As Doris got ready for the party, she felt like she was in the “High School Musical 3” number “A Night to Remember,” she said. “Everyone’s getting ready together — one person is braiding three people’s hair, another girl is curling someone else’s hair, another girl is giving someone eyeliner — and it’s chaos in the best way.”

A student-run party is more expensive to attend than free school events, but its informal nature makes it appealing, Doris said. Although she enjoys school-sponsored gatherings, she would behave and dress differently at a party if there were teachers and adults present. “I hold back certain parts of myself because older generations don’t approve,” she said.

The school tried unsuccessfully to host a Homecoming party in the past, Schiller said in a Record article (Volume 108, Issue 1) titled “Letter to Parents Discourages Private Out-of-School Parties. “People thought it was ‘lame’ to be at school on a Saturday night,” he said in the article.

Parties like Hoco with looser enforcement allow students to bring illegal substances, which happens despite hosts warning against it to comply with venues’ rules. On Hoco 2021’s Eventbrite page, the hosts wrote, “DO NOT come drunk, high, or both because you will not be let in” and “no alcohol will be served/allowed inside the party, you also may be subject to search to ensure that nobody brings any illegal sh*t inside, so don’t even try.”

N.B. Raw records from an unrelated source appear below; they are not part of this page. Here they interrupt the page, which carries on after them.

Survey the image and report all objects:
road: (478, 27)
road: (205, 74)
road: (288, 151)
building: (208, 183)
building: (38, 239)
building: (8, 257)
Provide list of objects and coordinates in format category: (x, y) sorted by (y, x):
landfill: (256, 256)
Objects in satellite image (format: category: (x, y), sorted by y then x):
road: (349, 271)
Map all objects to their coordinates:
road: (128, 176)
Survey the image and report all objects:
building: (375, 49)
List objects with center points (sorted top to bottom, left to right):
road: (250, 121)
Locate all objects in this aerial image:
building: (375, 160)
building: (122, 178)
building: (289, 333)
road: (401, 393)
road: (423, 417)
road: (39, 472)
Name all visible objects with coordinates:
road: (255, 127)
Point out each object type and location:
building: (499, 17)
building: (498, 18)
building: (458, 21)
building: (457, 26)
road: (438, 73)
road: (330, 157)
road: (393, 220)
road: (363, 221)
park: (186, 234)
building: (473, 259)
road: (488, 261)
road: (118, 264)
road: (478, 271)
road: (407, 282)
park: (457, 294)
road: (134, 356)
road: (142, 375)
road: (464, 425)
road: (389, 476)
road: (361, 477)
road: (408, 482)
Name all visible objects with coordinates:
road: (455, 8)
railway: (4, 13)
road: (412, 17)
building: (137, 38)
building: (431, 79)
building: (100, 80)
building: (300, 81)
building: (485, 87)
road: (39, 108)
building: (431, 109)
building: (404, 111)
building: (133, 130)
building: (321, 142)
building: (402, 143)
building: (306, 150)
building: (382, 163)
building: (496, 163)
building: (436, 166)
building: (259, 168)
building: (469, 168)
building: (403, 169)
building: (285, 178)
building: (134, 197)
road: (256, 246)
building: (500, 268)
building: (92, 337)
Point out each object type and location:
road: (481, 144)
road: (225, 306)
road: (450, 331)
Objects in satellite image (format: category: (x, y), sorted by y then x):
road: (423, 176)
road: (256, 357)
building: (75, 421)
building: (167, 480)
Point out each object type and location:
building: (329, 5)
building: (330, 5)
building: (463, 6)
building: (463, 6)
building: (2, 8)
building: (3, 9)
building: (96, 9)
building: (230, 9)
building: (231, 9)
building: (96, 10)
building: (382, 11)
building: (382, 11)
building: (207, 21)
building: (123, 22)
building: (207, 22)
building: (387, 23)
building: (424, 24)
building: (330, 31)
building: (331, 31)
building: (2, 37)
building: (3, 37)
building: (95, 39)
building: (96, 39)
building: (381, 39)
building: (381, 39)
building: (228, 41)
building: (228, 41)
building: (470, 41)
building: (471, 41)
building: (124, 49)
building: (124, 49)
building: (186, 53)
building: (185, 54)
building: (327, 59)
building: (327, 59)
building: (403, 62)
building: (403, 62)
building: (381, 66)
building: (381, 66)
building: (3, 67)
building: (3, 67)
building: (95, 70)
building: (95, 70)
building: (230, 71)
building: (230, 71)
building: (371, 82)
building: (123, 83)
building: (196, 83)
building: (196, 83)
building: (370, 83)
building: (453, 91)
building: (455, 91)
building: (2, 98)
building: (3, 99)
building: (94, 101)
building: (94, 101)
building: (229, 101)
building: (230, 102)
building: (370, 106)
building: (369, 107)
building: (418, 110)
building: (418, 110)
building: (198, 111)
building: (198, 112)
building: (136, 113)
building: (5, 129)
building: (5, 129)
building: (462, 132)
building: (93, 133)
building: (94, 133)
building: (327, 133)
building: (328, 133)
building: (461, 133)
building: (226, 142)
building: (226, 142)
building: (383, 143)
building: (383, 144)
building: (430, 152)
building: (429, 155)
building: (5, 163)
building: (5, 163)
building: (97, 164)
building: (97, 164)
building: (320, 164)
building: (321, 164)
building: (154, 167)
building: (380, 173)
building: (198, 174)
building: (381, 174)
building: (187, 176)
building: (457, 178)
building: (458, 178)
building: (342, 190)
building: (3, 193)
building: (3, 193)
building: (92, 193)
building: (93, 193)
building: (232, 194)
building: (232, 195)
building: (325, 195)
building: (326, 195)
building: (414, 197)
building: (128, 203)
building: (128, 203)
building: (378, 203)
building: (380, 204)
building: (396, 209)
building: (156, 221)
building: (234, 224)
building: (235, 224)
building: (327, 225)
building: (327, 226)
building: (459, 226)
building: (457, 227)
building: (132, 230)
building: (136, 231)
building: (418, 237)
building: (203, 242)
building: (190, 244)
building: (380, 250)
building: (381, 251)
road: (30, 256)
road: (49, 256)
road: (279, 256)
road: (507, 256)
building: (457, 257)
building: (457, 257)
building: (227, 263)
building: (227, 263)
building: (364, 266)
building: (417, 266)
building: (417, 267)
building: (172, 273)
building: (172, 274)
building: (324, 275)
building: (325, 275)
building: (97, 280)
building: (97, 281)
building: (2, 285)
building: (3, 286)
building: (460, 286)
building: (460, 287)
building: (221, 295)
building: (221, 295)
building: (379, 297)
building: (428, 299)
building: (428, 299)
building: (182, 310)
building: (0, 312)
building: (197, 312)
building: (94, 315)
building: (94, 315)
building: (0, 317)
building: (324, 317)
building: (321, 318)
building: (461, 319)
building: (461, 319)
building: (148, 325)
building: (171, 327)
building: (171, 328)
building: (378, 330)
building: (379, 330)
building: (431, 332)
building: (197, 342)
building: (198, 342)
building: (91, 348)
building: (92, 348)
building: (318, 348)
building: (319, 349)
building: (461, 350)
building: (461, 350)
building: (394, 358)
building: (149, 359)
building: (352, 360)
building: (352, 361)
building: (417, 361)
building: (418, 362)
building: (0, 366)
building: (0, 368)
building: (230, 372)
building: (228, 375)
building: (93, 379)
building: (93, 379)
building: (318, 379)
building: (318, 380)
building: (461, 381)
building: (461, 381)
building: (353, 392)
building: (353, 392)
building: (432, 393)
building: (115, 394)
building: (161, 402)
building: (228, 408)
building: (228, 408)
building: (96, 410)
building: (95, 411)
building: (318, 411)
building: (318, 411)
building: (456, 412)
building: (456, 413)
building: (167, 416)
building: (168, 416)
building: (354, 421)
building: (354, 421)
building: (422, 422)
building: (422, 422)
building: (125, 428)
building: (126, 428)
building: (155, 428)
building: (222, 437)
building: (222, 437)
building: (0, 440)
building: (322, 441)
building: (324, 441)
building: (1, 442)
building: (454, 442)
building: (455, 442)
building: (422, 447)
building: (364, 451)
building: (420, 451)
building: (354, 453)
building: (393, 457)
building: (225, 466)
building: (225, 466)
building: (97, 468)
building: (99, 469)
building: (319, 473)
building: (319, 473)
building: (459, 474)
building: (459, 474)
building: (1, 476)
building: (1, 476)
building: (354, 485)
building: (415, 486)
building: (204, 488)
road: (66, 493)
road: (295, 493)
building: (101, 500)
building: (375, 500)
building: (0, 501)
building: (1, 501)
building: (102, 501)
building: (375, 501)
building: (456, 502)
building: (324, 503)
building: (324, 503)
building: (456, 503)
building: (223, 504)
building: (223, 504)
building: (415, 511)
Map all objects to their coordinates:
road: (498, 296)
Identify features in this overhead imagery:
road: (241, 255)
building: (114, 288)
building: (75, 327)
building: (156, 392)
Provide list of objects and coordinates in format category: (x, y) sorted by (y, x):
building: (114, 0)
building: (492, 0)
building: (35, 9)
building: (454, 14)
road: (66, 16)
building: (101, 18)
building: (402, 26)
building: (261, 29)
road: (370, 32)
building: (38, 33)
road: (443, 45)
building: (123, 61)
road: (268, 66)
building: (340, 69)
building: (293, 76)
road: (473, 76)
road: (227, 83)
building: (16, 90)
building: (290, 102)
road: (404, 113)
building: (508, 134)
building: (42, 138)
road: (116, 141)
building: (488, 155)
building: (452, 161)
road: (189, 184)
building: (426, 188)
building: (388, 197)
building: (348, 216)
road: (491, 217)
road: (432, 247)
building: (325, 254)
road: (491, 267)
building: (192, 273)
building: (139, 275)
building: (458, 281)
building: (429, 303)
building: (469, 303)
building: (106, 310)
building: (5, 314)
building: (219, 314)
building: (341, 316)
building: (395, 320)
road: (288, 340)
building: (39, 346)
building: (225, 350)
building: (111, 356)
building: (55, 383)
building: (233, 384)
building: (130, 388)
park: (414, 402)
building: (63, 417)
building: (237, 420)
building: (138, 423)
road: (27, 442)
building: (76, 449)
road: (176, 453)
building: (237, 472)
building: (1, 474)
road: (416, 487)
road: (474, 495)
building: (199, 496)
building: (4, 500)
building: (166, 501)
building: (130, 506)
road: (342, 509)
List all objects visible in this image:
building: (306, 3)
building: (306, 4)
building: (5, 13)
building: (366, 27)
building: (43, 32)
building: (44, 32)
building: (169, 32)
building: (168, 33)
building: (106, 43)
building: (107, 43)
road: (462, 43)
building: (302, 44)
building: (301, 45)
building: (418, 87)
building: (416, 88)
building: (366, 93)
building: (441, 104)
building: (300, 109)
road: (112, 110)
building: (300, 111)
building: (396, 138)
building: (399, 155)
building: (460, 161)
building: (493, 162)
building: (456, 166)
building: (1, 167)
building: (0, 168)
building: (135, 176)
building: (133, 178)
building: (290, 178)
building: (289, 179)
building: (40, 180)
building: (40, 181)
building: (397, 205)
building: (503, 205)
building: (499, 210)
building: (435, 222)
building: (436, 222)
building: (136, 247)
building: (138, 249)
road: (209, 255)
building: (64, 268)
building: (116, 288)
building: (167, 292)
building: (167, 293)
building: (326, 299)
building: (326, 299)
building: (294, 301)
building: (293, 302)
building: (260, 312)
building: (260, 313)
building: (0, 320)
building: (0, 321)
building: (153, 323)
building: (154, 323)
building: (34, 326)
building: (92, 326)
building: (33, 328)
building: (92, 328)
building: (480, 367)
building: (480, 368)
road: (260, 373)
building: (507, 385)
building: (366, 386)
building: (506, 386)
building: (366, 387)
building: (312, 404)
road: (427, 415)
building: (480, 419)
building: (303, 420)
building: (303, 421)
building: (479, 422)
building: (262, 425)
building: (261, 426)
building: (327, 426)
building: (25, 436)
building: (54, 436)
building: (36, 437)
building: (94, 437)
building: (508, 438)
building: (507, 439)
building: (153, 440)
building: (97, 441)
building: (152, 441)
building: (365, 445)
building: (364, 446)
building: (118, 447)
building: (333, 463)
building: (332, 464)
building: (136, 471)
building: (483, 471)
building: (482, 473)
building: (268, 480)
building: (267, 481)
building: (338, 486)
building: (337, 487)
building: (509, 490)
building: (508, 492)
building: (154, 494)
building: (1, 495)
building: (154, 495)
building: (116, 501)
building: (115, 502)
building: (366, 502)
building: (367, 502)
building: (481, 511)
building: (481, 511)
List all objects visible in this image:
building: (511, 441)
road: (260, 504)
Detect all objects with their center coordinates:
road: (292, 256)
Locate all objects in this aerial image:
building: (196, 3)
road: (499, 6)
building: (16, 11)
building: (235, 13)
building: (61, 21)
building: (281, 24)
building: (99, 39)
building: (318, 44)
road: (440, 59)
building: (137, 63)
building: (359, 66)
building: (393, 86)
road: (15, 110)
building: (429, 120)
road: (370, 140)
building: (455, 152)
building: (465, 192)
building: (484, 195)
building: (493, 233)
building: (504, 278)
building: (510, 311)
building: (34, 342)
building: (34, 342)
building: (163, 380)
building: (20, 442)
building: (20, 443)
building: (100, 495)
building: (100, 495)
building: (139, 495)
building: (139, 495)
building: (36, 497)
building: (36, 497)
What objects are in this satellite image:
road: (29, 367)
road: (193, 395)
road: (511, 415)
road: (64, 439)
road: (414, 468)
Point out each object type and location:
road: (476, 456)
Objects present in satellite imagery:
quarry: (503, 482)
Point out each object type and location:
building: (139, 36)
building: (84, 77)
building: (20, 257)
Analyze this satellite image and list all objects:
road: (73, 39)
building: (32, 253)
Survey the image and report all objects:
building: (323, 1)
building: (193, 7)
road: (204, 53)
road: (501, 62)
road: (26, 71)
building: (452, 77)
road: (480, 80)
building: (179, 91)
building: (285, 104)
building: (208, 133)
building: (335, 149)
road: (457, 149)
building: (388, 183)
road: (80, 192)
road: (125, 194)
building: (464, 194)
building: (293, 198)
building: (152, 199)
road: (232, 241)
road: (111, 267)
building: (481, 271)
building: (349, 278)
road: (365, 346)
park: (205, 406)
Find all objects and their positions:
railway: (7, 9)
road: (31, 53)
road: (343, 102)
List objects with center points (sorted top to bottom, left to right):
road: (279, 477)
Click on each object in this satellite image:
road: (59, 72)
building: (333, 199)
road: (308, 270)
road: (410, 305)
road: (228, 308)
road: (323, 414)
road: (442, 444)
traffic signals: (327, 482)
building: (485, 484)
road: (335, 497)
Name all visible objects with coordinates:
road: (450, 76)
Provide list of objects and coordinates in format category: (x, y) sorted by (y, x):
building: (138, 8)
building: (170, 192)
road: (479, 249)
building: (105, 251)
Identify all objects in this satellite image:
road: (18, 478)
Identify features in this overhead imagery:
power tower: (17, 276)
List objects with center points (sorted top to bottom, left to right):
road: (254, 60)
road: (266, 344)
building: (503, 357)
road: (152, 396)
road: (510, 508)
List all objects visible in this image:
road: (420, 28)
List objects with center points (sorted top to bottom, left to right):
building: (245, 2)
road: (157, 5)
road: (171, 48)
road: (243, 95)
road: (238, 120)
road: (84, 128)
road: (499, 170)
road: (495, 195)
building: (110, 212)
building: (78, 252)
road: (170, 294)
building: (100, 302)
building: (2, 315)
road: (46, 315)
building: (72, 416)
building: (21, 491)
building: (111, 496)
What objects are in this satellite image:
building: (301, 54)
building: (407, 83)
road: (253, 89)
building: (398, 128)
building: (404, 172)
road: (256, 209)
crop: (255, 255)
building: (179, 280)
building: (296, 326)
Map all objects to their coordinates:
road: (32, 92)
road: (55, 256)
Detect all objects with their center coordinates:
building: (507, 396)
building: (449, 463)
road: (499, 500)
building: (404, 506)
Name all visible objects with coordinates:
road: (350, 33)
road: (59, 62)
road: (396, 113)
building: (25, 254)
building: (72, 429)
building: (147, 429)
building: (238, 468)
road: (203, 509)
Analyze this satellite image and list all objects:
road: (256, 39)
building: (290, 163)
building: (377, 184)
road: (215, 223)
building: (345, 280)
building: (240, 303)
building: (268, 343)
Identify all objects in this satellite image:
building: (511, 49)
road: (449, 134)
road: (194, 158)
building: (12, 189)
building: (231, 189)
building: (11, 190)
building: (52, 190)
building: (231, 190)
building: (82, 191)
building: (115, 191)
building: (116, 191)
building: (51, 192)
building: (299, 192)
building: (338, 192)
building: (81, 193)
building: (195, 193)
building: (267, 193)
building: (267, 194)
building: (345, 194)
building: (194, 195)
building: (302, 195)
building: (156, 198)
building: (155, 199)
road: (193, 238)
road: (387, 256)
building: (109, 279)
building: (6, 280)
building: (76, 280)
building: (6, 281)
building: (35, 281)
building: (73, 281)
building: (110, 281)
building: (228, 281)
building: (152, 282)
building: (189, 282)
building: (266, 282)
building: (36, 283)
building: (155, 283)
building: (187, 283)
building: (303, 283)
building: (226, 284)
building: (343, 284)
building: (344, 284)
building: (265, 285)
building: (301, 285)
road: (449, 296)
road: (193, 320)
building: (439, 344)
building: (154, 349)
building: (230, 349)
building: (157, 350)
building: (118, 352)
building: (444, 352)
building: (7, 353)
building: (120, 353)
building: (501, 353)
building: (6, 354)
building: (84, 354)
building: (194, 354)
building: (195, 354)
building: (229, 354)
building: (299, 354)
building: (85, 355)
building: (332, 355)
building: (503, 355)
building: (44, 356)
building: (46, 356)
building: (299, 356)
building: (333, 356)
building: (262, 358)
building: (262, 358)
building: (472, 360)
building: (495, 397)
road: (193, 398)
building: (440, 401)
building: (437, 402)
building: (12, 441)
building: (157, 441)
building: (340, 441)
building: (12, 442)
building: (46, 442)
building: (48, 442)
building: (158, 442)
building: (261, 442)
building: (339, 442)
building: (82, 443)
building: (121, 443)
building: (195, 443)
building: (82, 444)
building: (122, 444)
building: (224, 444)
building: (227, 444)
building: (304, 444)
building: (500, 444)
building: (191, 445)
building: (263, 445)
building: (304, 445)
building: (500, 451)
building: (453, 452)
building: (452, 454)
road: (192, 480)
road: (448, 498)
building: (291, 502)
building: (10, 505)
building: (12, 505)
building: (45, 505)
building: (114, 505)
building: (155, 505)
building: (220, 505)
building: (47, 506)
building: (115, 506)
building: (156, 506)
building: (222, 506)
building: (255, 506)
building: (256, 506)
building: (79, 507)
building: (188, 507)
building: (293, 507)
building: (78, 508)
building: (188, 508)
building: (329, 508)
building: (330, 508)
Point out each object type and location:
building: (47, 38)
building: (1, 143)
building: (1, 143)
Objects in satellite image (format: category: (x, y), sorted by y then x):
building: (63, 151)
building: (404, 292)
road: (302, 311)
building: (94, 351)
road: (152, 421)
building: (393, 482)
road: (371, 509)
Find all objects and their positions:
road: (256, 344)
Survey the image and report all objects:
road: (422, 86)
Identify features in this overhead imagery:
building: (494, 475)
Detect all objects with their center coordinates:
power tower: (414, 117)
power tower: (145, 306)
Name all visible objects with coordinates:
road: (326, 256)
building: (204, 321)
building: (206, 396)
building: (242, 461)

In practice, the guidelines are for show to satisfy a venue’s requirements since many attendees disregarded them, Frankie said. “I saw people with cigarettes, shot glasses, vape pens, weed, you name it.” Security outside the party checked Frankie for a ticket and patted her down before they let her into the venue, but they did not check the bag she carried with her for illegal substances, she said. “There was no enforcement — as long as you weren’t visibly drunk, they didn’t care that much.”

Despite attendees flaunting the rules, hosts who take the necessary precautions — do not distribute alcohol, instruct attendees to not bring any illicit substances, and hire security — would not be held liable if alcohol was found inside a party or if a partygoer experienced alcohol poisoning, Carter said. Her sophomore year, someone brought alcohol to Hoco, and everyone was asked to leave the venue. Only the person with alcohol faced consequences; that year’s Hoco host did not face consequences because he had followed the venue’s rules as listed on their contract, she said.

Hosts must sign a contract with their venue that details what they can and cannot do at the event, Carter said. She was not 18 at the time of the parties that she hosted, so the other host, who was 18, signed. Since it was a party with underage attendees, it stipulated that the bar would remain closed and no one could bring in alcohol — even if they were over 21 — or other illegal substances. Those who did would be asked to leave by security.

Both times Carter hosted Hoco, people brought alcohol to the venue and were refused entrance, then complained about their wasted money, she said. Even if she wanted to help her friends when they had alcohol on them, it was more important for her to follow the contract’s rules. “That’s something we took very seriously because it’s the only reason that people who host don’t get in trouble,” she said. “We didn’t want to take any chances.”

Even though the hosts set rules, they know that attendees will bring illegal items, Doris said. “If teenagers are going to parties, even if they know they’re not supposed to bring alcohol or drugs, I can promise you at every party, at least one kid has something they shouldn’t have.”

Doris did not bring anything, but she saw other students who had, she said. “I don’t judge them at all because you know what? Good for them, they’re having fun and living their life,” she said. “As long as you’re willing to accept the consequences, you can do anything you want.”